Reputation: 21
I'm trying to code in Python several types of ANN algorithms in order to get a better understanding/intuition of those. I'm not using Scikit-learn or any other ready-to-go packages since my goal is rather educational than practical. As an example problem, I use MNIST database (http://yann.lecun.com/exdb/mnist/).
While I performed simple 1-hidden layer NN and convolutional NN, I successfully avoided any second-order methods of optimization and, thus, didn't compute Hessian matrix. However, then I got to Bayesian NN where, in order to optimize hyperparameters, a computation of Hessian is compulsatory.
In my fully connected network, there are 784 inputs, 300 hidden units, and 10 output units. All of those result in 238200 weights (+ biases). When I try to compute or even approximate Hessian (by outer product of gradients), Python notifies on "MemoryError". Even if I decrease the number of weights to ~40000 and no error message is displayed, my computer gets stuck after several minutes.
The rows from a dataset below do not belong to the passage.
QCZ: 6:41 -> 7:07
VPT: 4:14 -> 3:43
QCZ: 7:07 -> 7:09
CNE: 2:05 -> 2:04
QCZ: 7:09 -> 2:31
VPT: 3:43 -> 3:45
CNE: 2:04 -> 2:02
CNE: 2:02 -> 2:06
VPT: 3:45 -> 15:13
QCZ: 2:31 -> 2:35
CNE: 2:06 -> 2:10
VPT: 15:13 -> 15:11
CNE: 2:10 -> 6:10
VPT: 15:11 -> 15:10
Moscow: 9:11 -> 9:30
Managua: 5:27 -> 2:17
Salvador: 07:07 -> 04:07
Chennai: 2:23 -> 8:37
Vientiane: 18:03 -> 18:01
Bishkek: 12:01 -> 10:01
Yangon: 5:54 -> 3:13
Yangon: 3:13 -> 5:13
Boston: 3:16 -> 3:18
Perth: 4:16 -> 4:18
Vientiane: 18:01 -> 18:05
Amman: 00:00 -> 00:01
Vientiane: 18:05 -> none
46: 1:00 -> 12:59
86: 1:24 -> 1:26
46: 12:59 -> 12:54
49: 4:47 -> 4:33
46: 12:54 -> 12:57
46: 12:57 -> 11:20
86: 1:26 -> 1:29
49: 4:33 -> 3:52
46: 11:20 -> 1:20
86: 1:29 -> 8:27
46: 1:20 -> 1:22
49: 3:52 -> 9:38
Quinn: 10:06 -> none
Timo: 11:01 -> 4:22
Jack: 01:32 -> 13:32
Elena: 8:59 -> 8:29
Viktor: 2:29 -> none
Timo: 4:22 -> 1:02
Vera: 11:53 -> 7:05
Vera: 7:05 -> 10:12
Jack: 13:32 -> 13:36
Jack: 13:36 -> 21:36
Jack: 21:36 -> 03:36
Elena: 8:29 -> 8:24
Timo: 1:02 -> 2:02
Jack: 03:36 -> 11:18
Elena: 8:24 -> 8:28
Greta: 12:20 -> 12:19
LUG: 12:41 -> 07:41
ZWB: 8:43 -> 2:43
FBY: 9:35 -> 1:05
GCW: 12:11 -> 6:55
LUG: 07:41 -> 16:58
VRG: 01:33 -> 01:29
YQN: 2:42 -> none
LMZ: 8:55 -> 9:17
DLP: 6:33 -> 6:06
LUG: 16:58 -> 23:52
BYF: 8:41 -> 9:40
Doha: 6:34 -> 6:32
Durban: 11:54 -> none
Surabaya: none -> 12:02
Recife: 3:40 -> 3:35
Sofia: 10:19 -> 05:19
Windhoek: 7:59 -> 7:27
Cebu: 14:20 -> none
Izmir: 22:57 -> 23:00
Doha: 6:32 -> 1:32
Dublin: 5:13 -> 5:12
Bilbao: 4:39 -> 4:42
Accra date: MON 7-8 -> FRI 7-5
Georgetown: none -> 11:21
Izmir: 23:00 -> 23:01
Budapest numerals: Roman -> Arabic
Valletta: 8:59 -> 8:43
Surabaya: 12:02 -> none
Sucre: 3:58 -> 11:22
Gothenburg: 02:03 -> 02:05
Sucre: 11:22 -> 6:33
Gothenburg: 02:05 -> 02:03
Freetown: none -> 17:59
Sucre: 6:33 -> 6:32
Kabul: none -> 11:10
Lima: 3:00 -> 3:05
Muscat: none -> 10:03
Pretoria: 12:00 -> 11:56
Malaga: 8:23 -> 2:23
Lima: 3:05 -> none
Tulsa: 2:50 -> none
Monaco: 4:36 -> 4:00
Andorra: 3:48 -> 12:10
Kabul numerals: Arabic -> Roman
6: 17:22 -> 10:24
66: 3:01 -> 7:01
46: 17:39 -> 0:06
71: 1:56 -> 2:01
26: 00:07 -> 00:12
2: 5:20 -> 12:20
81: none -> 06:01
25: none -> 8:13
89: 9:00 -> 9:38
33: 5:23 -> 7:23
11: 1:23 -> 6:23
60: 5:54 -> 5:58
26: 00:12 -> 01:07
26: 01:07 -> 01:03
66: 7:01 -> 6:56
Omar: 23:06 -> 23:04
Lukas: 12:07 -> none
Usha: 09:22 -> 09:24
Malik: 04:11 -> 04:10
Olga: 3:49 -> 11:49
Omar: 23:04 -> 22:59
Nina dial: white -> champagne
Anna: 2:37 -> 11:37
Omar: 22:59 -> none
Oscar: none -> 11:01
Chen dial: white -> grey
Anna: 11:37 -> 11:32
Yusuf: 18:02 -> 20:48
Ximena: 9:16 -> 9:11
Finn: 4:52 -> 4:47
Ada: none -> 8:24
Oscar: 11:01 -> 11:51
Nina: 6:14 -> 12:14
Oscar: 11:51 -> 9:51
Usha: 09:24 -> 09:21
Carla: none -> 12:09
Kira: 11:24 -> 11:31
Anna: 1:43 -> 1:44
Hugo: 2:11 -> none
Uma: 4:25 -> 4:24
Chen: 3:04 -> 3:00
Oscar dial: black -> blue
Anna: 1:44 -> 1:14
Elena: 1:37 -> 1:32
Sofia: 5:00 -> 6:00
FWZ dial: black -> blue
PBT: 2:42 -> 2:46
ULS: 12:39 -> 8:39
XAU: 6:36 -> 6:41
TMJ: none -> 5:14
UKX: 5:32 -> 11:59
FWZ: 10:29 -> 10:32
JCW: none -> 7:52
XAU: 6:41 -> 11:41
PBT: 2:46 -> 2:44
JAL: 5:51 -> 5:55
As I understand, the problem is that the desirable matrix is extremely huge. I looked through a couple of articles on Bayesian NNs and noticed that authors usually use network architectures of no more than 10 or 20 inputs and hidden units, thus having a lot fewer parameters than I have. However, I have not seen any explicit statements of such restrictions.
What can I do in order to apply Bayesian approach to NN for MNIST?
More generally: Is it possible to apply Bayesian approach with this (238200 weights) or even larger architecture? Or maybe it is suitable just for relatively small networks?
Upvotes: 2
Views: 811
Reputation: 4329
You could try the BFGS algorithm for gradient ascent, which approximates the Hessian and tends to save (considerable) memory. There's an implementation in Scipy.
Upvotes: 2